The affected limb may be altered, have swelling and symptoms of motor dysfunction such as loss of autonomy of movement, tremor and dystonia.

Patients may present changes in hair and nail growth in the affected areas, tremor, dystonia.

These signs and symptoms may reflect the underlying pathophysiological mechanism (i.e. inflammation, sensory pain/ disorders, vasomotor disorders, motor disorders, motor disorders, and psychological disorders). In assessing the signs and symptoms of CRPS patients, it is important that physicians recognize which pathophysiological mechanism is most important, and in doing so it is useful to refer to the Budapest criteria.
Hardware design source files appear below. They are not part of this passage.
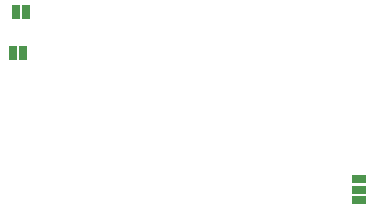
<source format=gbp>
G04 DipTrace 3.3.1.3*
G04 T4LSSArduinoShield.gbp*
%MOIN*%
G04 #@! TF.FileFunction,Paste,Bot*
G04 #@! TF.Part,Single*
%ADD39R,0.025X0.05*%
%ADD44R,0.05X0.025*%
%FSLAX26Y26*%
G04*
G70*
G90*
G75*
G01*
G04 BotPaste*
%LPD*%
D39*
X656133Y1403700D3*
X620700D3*
X666133Y1541700D3*
X630700D3*
D44*
X1775700Y913700D3*
Y948700D3*
Y983700D3*
M02*

</source>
By determining the most important mechanism in relation to the Budapest criteria, specific therapies can be used to treat these disorders.
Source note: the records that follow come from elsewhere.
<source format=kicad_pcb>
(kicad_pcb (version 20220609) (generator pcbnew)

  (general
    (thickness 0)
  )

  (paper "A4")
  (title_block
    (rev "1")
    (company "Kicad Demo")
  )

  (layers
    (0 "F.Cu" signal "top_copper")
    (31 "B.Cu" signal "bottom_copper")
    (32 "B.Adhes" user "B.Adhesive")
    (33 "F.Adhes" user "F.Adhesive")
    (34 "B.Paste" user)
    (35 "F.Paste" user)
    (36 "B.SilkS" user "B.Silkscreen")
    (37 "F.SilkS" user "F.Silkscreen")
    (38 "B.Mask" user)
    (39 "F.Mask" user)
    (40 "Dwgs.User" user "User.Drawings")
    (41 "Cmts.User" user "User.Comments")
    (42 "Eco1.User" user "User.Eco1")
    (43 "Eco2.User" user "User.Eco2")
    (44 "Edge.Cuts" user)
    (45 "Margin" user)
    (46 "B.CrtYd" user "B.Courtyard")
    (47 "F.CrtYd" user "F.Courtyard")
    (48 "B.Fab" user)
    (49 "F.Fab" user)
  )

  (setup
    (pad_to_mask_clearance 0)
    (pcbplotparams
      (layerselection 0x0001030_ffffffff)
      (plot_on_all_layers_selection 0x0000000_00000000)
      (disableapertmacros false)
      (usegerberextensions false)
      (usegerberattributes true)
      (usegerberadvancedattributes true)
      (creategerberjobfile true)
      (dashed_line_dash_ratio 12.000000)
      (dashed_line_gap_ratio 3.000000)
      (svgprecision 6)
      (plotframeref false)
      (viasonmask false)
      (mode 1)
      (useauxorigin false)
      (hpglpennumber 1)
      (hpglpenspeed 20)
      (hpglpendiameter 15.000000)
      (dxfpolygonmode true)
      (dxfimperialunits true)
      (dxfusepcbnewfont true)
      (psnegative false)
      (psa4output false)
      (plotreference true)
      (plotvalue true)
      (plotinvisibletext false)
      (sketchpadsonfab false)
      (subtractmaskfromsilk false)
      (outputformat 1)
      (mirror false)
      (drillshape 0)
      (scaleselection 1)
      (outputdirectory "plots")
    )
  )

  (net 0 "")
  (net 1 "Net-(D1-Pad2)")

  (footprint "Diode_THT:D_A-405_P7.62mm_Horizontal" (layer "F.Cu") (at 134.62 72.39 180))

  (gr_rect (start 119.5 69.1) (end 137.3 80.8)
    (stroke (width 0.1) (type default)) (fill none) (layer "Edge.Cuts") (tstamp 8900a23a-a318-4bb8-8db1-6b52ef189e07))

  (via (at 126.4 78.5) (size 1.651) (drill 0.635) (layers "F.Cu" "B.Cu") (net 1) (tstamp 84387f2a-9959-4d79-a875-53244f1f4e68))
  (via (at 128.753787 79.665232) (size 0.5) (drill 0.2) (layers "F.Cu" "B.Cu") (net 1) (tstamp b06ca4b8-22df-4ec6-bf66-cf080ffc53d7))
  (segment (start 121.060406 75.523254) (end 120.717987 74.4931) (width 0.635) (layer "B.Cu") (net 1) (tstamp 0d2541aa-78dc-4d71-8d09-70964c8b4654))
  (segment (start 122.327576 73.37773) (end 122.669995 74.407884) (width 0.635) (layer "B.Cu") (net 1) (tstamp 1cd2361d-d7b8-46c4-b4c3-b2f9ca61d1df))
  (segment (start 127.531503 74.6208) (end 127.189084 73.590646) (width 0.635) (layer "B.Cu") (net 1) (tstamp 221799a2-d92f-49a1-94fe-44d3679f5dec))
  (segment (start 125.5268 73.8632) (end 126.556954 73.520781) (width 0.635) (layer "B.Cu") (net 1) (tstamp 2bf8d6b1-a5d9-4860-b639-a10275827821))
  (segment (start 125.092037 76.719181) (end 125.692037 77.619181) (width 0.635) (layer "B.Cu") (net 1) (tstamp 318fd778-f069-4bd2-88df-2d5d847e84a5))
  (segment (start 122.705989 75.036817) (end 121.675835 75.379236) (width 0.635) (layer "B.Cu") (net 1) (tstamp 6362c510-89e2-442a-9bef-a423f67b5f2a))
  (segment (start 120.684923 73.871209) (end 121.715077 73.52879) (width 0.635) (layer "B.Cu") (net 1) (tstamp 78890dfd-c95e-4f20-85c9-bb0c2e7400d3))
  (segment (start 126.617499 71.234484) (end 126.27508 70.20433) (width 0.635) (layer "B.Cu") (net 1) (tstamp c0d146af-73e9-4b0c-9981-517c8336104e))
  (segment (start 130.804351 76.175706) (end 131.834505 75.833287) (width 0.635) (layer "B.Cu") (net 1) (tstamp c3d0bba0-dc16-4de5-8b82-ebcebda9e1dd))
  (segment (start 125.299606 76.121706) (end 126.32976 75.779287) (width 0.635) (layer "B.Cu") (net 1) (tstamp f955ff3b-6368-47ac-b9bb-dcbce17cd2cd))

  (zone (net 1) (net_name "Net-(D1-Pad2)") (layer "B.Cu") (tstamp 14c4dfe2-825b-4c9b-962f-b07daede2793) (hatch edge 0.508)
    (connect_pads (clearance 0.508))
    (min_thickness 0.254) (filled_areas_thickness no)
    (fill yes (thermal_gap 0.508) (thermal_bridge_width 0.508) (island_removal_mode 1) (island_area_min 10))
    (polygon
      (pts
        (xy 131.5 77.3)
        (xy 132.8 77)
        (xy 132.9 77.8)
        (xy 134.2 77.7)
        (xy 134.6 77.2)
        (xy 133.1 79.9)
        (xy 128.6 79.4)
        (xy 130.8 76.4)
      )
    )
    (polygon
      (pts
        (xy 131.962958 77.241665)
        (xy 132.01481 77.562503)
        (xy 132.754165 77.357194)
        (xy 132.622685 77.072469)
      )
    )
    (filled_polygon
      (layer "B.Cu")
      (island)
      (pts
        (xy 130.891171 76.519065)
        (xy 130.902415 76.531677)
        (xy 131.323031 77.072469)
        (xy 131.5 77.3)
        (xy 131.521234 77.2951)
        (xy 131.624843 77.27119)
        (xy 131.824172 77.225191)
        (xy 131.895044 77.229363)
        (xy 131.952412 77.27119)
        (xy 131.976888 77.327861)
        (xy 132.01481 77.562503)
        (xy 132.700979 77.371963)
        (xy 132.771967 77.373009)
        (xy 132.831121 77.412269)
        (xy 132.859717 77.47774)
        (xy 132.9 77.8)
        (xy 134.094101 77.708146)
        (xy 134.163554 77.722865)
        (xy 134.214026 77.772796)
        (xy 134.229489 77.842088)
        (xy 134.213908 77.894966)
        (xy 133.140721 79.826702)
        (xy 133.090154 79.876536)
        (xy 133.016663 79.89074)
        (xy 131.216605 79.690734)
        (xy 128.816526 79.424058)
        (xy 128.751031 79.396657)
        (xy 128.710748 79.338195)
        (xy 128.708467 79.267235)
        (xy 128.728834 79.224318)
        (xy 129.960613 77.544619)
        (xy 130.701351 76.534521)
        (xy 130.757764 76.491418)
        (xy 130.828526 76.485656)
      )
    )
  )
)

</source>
In most patients, especially those with warm (acute) CRPS, inflammation is the most important mechanism. All other mechanisms are a result of the ongoing inflammation.  During the course of the disease, the inflammation disappears in some of the patients, resulting in different forms of restorative damage.

 

IASP and Budapest Criteria

In analysing the diagnostic efficiency, the IASP criteria have been estimated as criteria written and commonly applied in clinical practice, which means that they can be met by the presence of symptoms and signs reported during the physical examination.
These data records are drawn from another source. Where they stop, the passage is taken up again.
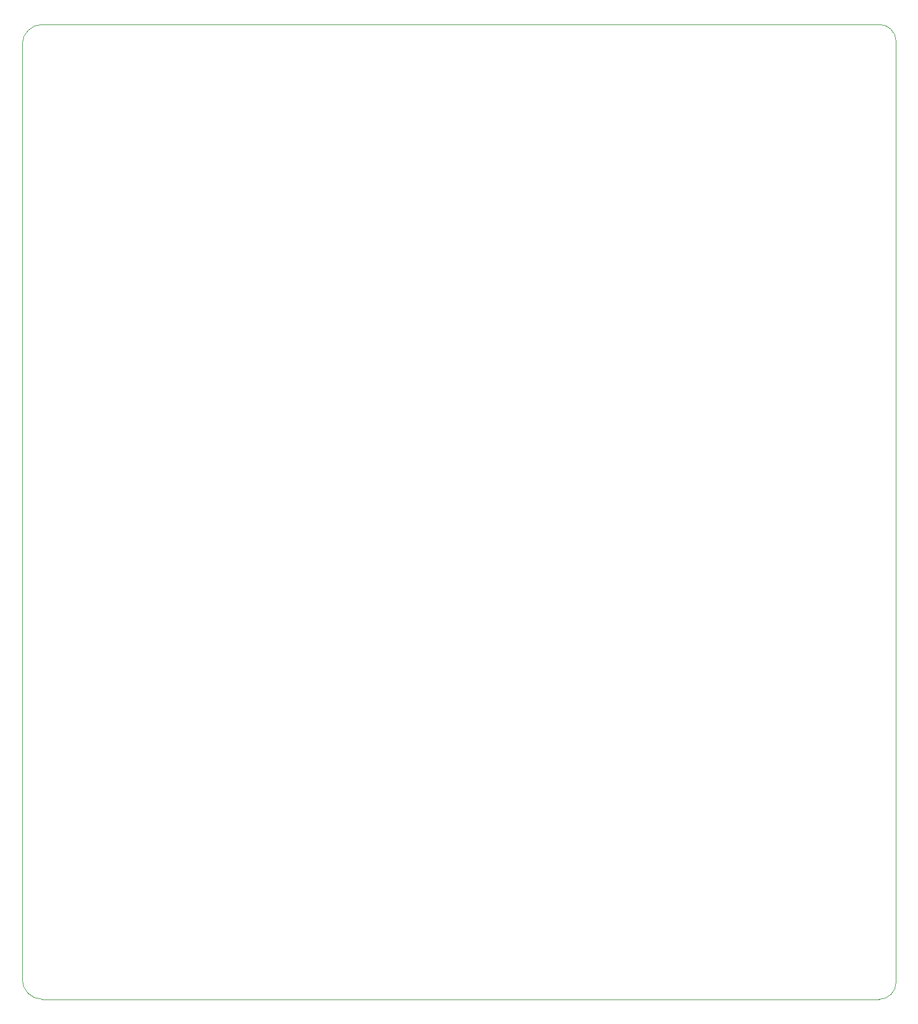
<source format=gbr>
%TF.GenerationSoftware,KiCad,Pcbnew,(7.0.0)*%
%TF.CreationDate,2024-02-08T18:30:53+01:00*%
%TF.ProjectId,AbuDhabi_ElectronBeam,41627544-6861-4626-995f-456c65637472,rev?*%
%TF.SameCoordinates,PXa6e49c0PYcef2840*%
%TF.FileFunction,Profile,NP*%
%FSLAX46Y46*%
G04 Gerber Fmt 4.6, Leading zero omitted, Abs format (unit mm)*
G04 Created by KiCad (PCBNEW (7.0.0)) date 2024-02-08 18:30:53*
%MOMM*%
%LPD*%
G01*
G04 APERTURE LIST*
%TA.AperFunction,Profile*%
%ADD10C,0.100000*%
%TD*%
G04 APERTURE END LIST*
D10*
X125000000Y0D02*
X127500000Y0D01*
X0Y3000000D02*
G75*
G03*
X3000000Y0I3000000J0D01*
G01*
X130000000Y142500000D02*
G75*
G03*
X127500000Y145000000I-2500000J0D01*
G01*
X130000000Y142000000D02*
X130000000Y3250000D01*
X3000000Y145000000D02*
X127500000Y145000000D01*
X125000000Y0D02*
X3000000Y0D01*
X0Y3000000D02*
X0Y142000000D01*
X130000000Y2500000D02*
X130000000Y3250000D01*
X130000000Y142500000D02*
X130000000Y142000000D01*
X127500000Y0D02*
G75*
G03*
X130000000Y2500000I0J2500000D01*
G01*
X3000000Y145000000D02*
G75*
G03*
X0Y142000000I0J-3000000D01*
G01*
M02*

</source>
For the Budapest criteria, both the clinical decision-making rules (CRPS characteristics present in at least 3 of the 4 categories of symptoms present in it and at least 2 of the 4 categories of signs) and the research decision-making rules (CRPS characteristics present in all 4 categories of symptoms and at least 2 of the 4 categories of signs) were evaluated. On the basis of the fulfilment of the various diagnostic criteria according to the belonging to the group of patients, various indices of diagnostic efficiency have been obtained, including sensitivity, specificity, positive predictive power and negative predictive power. Sensitivity is defined as true positive/true positive + false negative rates, reflecting the percentage of classified true positive cases.

Specificity is defined as the percentage of negative/true negative/true negative + false positive rates and reflects the percentage of true negative cases classified in detail.

From a clinical point of view, the most important Budapest criteria are positive predictive power and negative predictive power.

 

Budapest Criteria: how to recognize them

Officially Budapest clinical diagnostic criteria for CRPS are: continuing pain, which is disproportionate to any inciting event, sensory as hyperesthesia and/or allodynia, vasomotor as temperature asymmetry and/or skin color changes and/or skin color asymmetry, sudomotor /edema as edema or sweating changes or sweating asymmetry, motor / trophic as decreased range of motion and/or motor dysfunction (weakness, tremor, dystonia) and/or trophic changes (hair, nail, skin), sensory as evidence of hyperalgesia (to pinprick) and/or allodynia (to light touch and/or deep somatic pressure and/or joint movement), vasomotor as evidence of temperature asymmetry and/or skin color changes and/or asymmetry, sudomotor /edema as evidence of edema and/or sweating changes and/or sweating asymmetry, motor/trophic as evidence of decreased range of motion and/or motor dysfunction (weakness, tremor, dystonia) and/or trophic changes (hair, nail, skin).

 

CRPS Treatment

Once the criteria for diagnosing CRPS have been officially established as Budapest criteria, the treatments should also be treated.

Effective treatment options in CRPS are limited and consist of both non-invasive and invasive therapies. Physical rehabilitation and physiotherapy reduce pain and improve function in patients with CRPS, and in addition with them medication can be started.

The choice of medication should be on Neridronate.